Action item A — List every method that is called in the code of the Java streams post, leaving out the method that the code itself declares.
Action item B — Extract the passage of the Java streams post that starts at "I'm playing a" and ends at "approach is correct.".

Extract —
Segment Open
I'm playing a little bit with Java streams and i came up with a solution for a problem that i would like to share with you and see if my approach is correct.
I've dowloaded a dataset from https://catalog.data.gov/dataset/consumer-complaint-database which has 700k+ records of complains of customers. The information that i'm using is the following:
CompanyName ProductName
My objective is to get a result with:
The 10 companies with more occurrences in the dataset
The 10 products with more occurrences in the dataset
And get something like
Map<String, Map<String,Integer>>
Where, the key of the main map is the Company Name, and the Key in the secondary Map is the Product Name, and its value is the amount of times that the product has a complain in that company.
So the solution that i've done is the following:
@Test
public void joinGroupingsTest() throws URISyntaxException, IOException {
String path = CsvReaderTest.class.getResource("/complains.csv").toURI().toString();
complains = CsvReader.readFileStreamComplain(path.substring(path.indexOf('/')+1));
Map<String, List<Complain>> byCompany = complains.parallelStream()
Segment Closed
Supplied material —
Segment Open
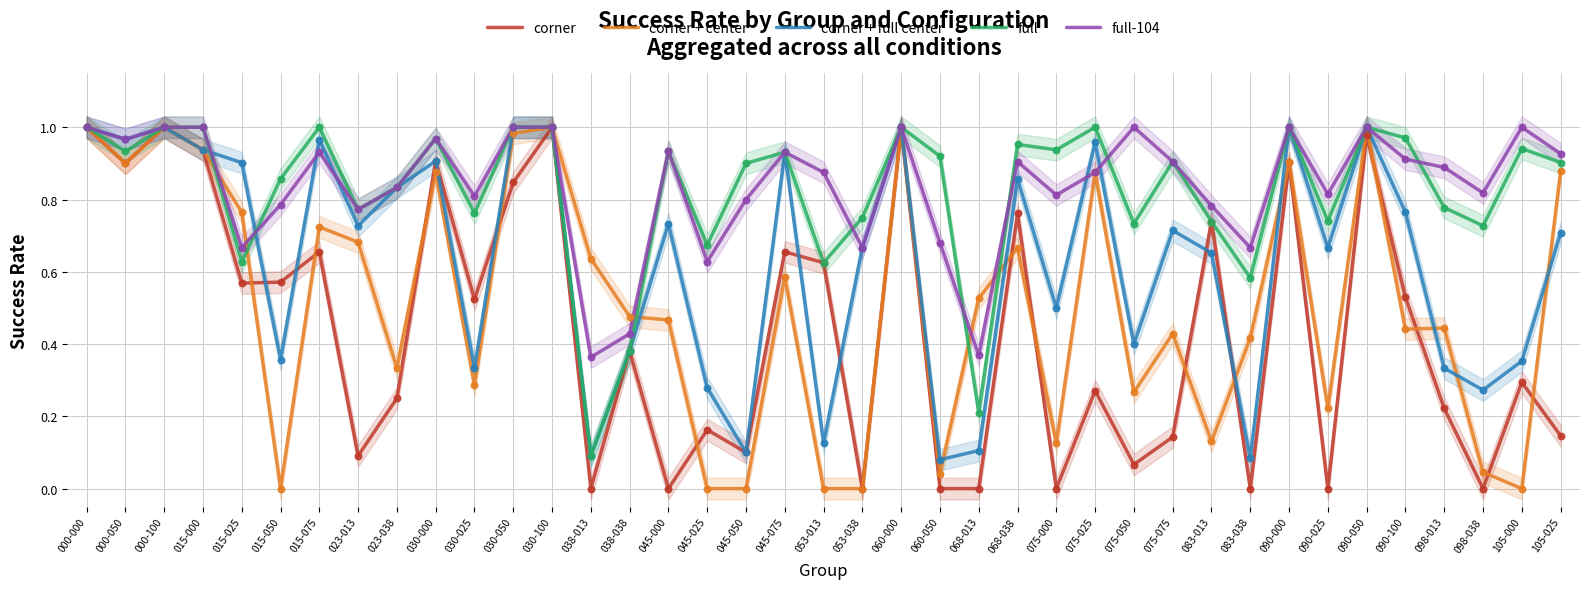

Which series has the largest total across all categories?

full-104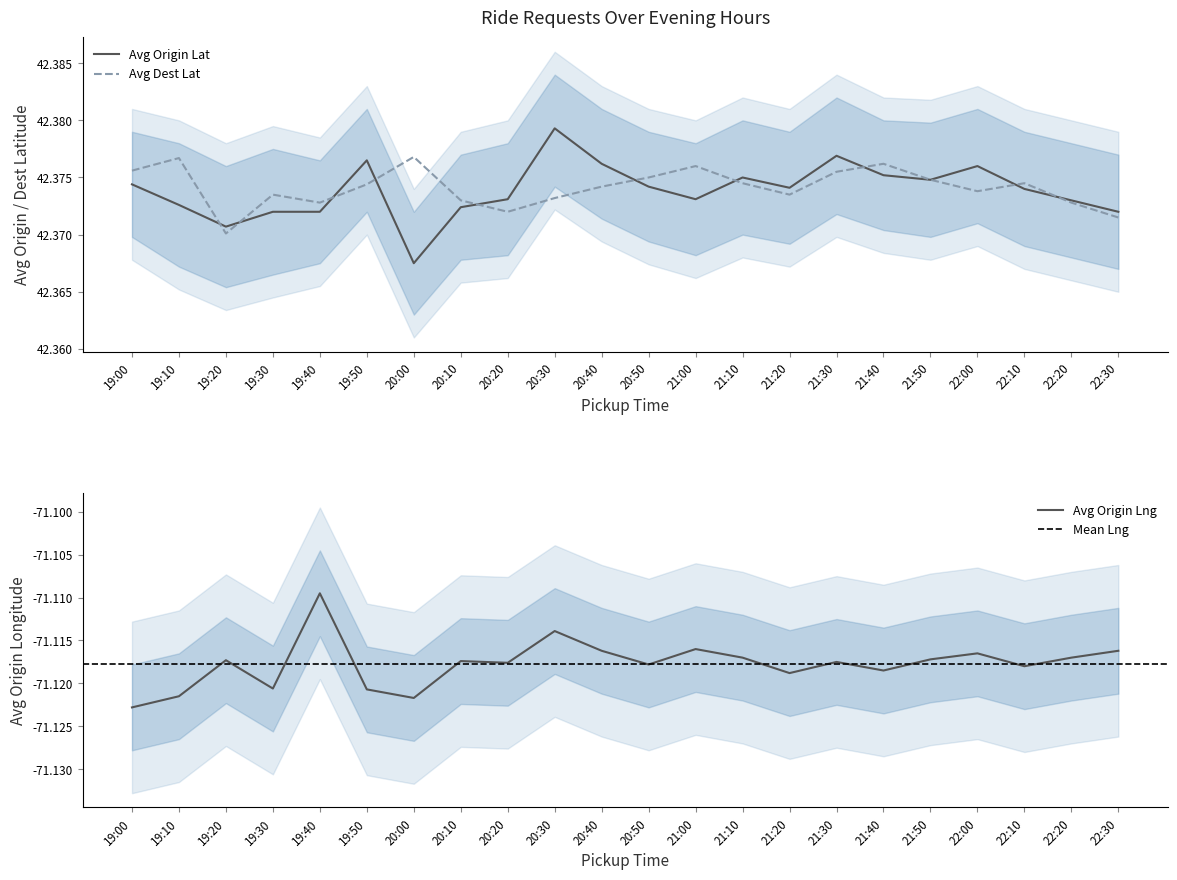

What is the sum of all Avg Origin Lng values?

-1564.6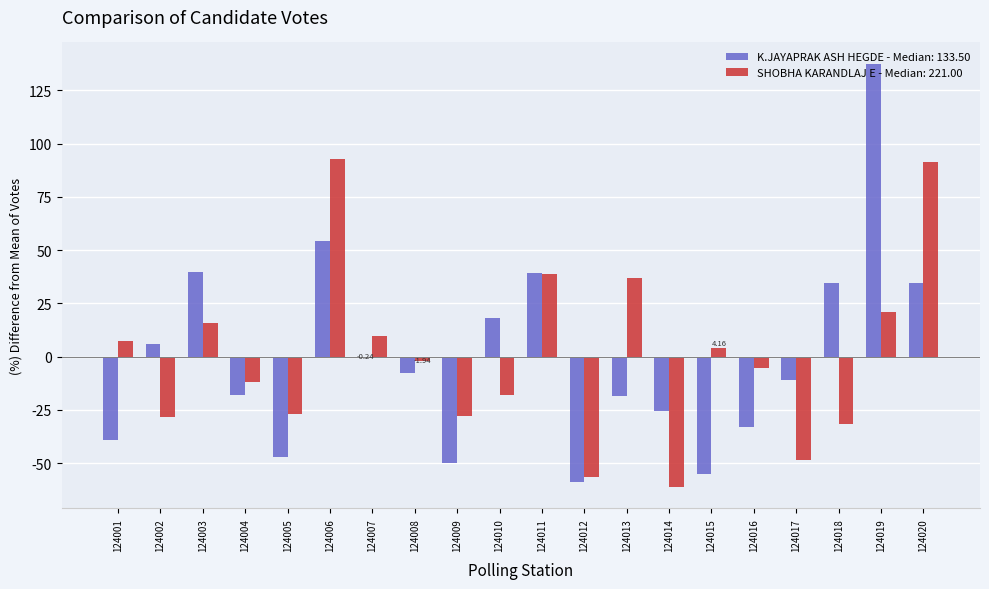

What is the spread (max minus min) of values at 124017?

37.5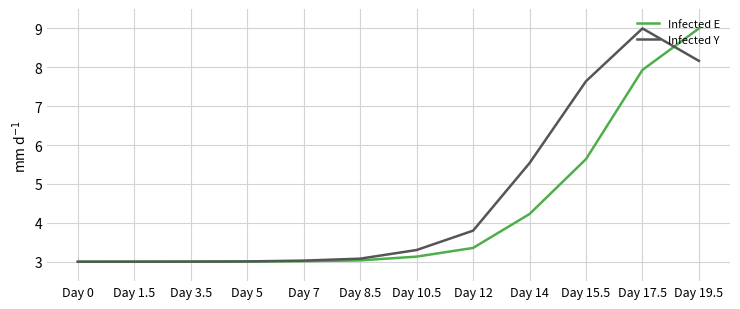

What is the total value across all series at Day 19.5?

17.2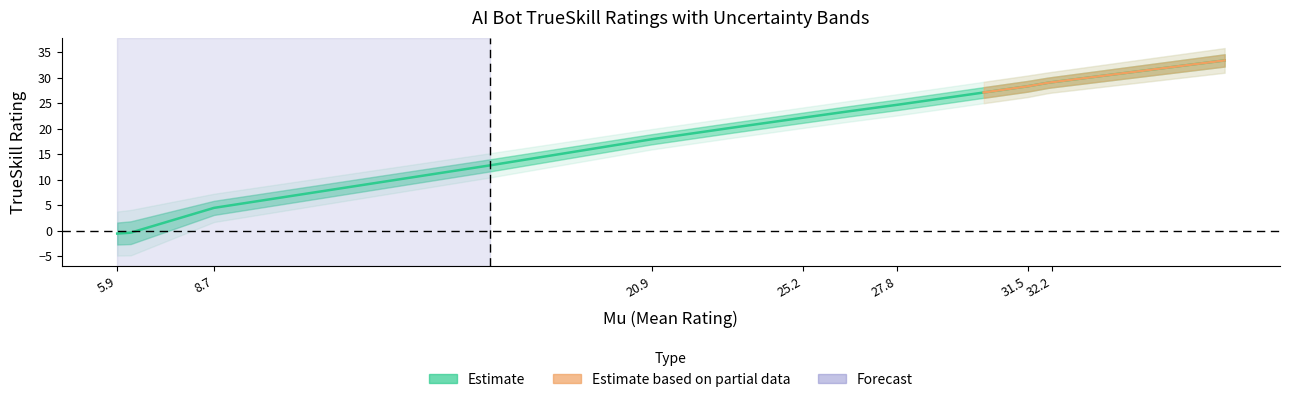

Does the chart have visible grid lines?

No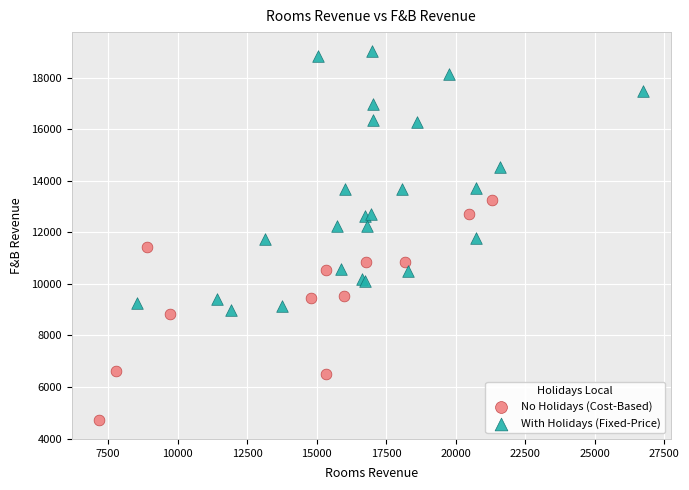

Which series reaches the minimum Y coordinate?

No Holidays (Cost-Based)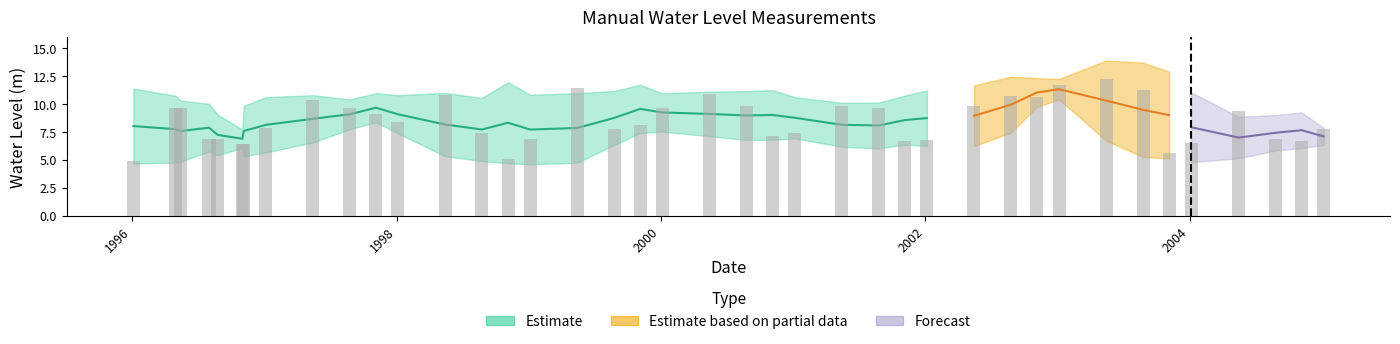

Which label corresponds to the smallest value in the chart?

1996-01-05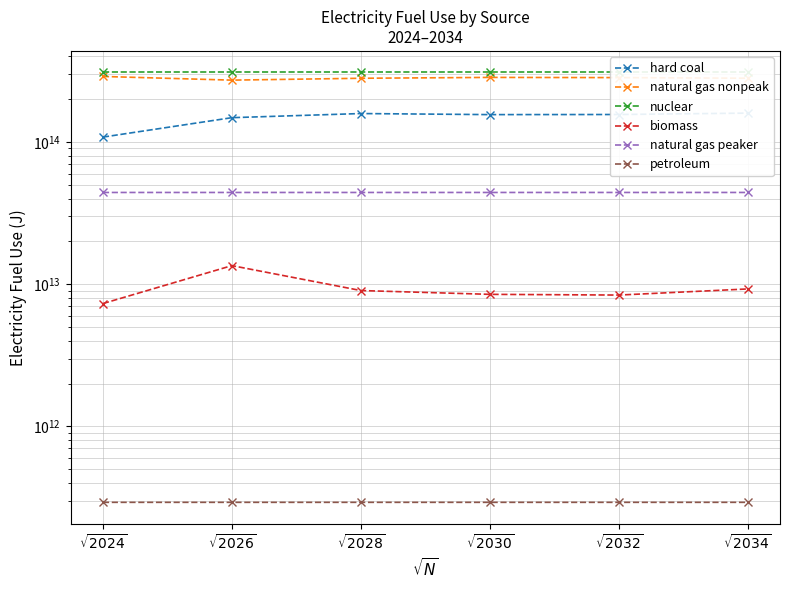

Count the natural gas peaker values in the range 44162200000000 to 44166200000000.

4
Segment Closed
Your response A — getResource, toURI, toString, readFileStreamComplain, substring, indexOf, parallelStream

Your response B —
I'm playing a little bit with Java streams and i came up with a solution for a problem that i would like to share with you and see if my approach is correct.